◆ **Extract to read**:

■ ■ ■ ■

Regardless of where you how you feel about Michael Hazanavicius’ Oscar favorite The Artist, it’s certainly drumming up wider interest in the masterpieces of silent cinema. Turner Classic Movies chimes in with a list of the 10 Most Influential Silent Films, three of which are streaming on Fandor (Griffith’s The Birth of a Nation, Lang’s Metropolis, and Eisenstein’s Battleship Potemkin). Hazanavicius answers the TCM list with a few more exotic selections, among them F.W. Murnau’s City Girl and John Ford’s Four Sons.

Poet and translator Charles Simic contemplates a different measure of influence in a lovely essay published on the New York Review of Books blog yesterday: “It has always seemed strange to me that writers and poets of my generation and slightly older say little about the influence of movies on their work, and yet our first knowledge of the world came from them.” He works up to describing a powerful, illogical epiphany at seeing Vittorio De Sica’s Bicycle Thieves at an early age, “The day I saw Bicycle Thieves I had become an aesthete without realizing it, more concerned with how a particular film was made, than with whatever twists its plots had. All of a sudden, the way the camera moved, a scene was cut and a certain image was framed, were all-important to me.”

There have been several film-related deaths reported this week. Variety noted the passing of Robert Dozier, a Hollywood screenwriter who penned the script for Otto Preminger’s The Cardinal, as well as the death of veteran costume designer Richard Bruno, best known for arranging the slick threads of Goodfellas and many other Martin Scorsese pictures. Silent-era screenwriter and bon vivant Frederica Sagor Maas was the 44th-oldest person in the world before she died on January 5 at 111 according to the Gerontology Research Group—though that was hardly the only remarkable thing about her. Douglas Martin begins his obit for The New York Times, “She told of Hollywood moguls chasing naked would-be starlets, the women shrieking with laughter. She recounted how Joan Crawford, new to the movies, relied on her to pick clothes. Almost obsessively, she complained about how many of her story ideas and scripts were stolen and credited to others.” He’s primarily referring to Maas’s memoir of early Hollywood, The Shocking Miss Pilgrim, named after a 1947 film she wrote with her husband Ernest.

■ ■ ■ ■

◆ **What is asked**: Transcribe the film news roundup above word for word, starting with "Regardless of where" and going on through "Ford’s Four Sons.".

■ ■ ■ ■

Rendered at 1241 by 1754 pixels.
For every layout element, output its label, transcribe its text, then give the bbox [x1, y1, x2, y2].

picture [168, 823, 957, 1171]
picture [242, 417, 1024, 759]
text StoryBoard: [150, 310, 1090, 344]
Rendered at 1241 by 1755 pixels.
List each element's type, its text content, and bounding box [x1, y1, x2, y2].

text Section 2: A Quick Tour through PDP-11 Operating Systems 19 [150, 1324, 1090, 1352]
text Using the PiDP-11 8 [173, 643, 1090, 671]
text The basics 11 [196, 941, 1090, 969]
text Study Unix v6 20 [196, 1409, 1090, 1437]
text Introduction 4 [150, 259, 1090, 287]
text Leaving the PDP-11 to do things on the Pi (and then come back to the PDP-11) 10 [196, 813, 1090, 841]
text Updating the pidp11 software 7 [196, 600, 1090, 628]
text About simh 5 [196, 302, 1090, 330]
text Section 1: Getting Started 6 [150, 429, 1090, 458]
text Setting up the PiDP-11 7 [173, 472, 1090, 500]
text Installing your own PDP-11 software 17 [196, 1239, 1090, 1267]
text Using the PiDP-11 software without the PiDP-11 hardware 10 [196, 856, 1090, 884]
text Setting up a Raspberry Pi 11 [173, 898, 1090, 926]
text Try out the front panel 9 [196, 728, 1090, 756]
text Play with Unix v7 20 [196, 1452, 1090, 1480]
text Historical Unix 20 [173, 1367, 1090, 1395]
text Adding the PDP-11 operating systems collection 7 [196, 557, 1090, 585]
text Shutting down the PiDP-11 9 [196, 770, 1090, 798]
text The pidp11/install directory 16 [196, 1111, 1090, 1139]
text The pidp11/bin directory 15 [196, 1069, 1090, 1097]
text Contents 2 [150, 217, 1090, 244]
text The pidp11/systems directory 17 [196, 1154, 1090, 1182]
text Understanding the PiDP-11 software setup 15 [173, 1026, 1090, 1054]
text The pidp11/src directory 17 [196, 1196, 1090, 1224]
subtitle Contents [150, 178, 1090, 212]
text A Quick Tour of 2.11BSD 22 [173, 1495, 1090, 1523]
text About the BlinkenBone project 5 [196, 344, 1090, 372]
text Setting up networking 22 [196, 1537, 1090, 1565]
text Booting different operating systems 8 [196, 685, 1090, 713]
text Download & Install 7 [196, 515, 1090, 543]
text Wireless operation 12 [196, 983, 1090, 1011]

■ ■ ■ ■

◆ **Reply to the exercise**:
Regardless of where you how you feel about Michael Hazanavicius’ Oscar favorite The Artist, it’s certainly drumming up wider interest in the masterpieces of silent cinema. Turner Classic Movies chimes in with a list of the 10 Most Influential Silent Films, three of which are streaming on Fandor (Griffith’s The Birth of a Nation, Lang’s Metropolis, and Eisenstein’s Battleship Potemkin). Hazanavicius answers the TCM list with a few more exotic selections, among them F.W. Murnau’s City Girl and John Ford’s Four Sons.